Stop List
What it is
A stop list is a manually curated set of high-frequency function words that provide little semantic content: articles (the, a), conjunctions (and, or), prepositions (in, on), pronouns (I, you). Stop words are filtered during preprocessing to reduce index size, noise, and computational cost. Stop lists are language and domain-specific.
[illustrate: Text before and after stop-word filtering; size reduction and focus on content words]
How it works
-
Stop word definition:
- Function words with high frequency and low discriminative power
- Typical: articles, prepositions, conjunctions, pronouns, auxiliary verbs
- Language-specific: English ~100–500 stop words
-
Filtering:
- During preprocessing, remove tokens in stop list
- Example: “The quick brown fox” → [“quick”, “brown”, “fox”]
-
Trade-offs:
- Pro: Reduce index size (30–50% reduction), reduce noise
- Con: Lose grammatical information, break phrases (“New York” → [“York”])
Example
Stop list (English):
{the, a, an, and, or, but, in, on, at, for, with, from, to, is, are, be, ...}
Original text:
"The quick brown fox jumped over the lazy dog in the meadow"
After stop-word filtering:
["quick", "brown", "fox", "jumped", "lazy", "dog", "meadow"]

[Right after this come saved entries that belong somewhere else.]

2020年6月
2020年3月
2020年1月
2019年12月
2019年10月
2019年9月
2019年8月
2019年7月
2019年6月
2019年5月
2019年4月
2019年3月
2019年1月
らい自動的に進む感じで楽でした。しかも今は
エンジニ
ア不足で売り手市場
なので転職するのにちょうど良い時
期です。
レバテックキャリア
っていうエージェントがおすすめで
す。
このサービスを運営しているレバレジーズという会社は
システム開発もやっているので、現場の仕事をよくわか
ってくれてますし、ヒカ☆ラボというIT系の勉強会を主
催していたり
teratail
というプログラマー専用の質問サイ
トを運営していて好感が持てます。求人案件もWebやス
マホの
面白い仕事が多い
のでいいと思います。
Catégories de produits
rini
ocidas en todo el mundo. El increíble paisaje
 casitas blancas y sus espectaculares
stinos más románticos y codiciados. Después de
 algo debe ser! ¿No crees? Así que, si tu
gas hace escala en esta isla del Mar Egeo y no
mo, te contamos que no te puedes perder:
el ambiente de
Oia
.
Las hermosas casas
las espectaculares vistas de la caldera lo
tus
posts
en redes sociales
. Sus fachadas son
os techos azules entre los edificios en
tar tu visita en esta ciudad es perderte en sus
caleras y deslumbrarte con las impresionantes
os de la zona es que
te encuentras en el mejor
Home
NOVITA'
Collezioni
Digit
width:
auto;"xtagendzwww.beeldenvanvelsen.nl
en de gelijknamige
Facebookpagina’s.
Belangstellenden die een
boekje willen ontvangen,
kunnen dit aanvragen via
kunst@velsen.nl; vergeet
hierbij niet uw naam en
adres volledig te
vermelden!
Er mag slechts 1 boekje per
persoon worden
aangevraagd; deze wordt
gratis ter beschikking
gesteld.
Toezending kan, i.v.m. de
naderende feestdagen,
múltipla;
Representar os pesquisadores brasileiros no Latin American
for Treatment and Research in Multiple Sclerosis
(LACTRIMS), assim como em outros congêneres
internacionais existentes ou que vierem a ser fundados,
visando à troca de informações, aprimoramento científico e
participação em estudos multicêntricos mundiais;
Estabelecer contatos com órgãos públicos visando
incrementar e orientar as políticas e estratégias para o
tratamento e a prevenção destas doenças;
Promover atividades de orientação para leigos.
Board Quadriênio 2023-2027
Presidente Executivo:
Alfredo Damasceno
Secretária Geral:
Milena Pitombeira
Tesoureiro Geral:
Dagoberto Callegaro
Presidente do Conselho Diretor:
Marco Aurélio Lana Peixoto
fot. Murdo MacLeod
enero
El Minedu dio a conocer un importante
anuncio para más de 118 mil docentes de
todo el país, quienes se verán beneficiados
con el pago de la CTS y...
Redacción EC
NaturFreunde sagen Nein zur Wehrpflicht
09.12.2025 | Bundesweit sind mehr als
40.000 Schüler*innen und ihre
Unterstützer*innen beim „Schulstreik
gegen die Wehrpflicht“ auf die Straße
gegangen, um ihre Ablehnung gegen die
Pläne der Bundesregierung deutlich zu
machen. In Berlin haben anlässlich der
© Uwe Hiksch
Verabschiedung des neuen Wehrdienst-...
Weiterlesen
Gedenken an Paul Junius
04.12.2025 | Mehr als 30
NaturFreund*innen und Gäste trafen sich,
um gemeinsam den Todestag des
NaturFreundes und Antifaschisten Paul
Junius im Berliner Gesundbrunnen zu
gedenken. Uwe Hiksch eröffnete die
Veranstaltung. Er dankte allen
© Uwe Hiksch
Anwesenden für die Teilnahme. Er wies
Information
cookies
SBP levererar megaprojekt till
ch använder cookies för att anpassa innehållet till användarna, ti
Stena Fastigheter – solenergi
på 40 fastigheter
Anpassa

Index size reduction: ~40%
Content preserved: mainly content words (nouns, verbs, adjectives)
Variants and history
Stop word filtering is classical in IR (1950s–60s). Early systems used simple lists (top 100 frequent words). Language-specific lists developed for major languages. Modern systems often avoid stop-word filtering (BERT, dense retrieval handle them implicitly), but it remains useful for efficiency. Domain-specific stop lists remove domain-frequent non-content words (e.g., “paper”, “abstract” in academic text).
When to use it
Use stop lists when:
- Building inverted-index IR systems (efficiency)
- Reducing preprocessing noise for traditional NLP
- Analyzing corpus (focus on content words)
- Resource-constrained scenarios (reduce index size)
- Language learning (focus on content)
Modern neural models (BERT, transformers) don’t require stop-word filtering (they learn implicitly). Filtering reduces flexibility but improves efficiency in sparse systems.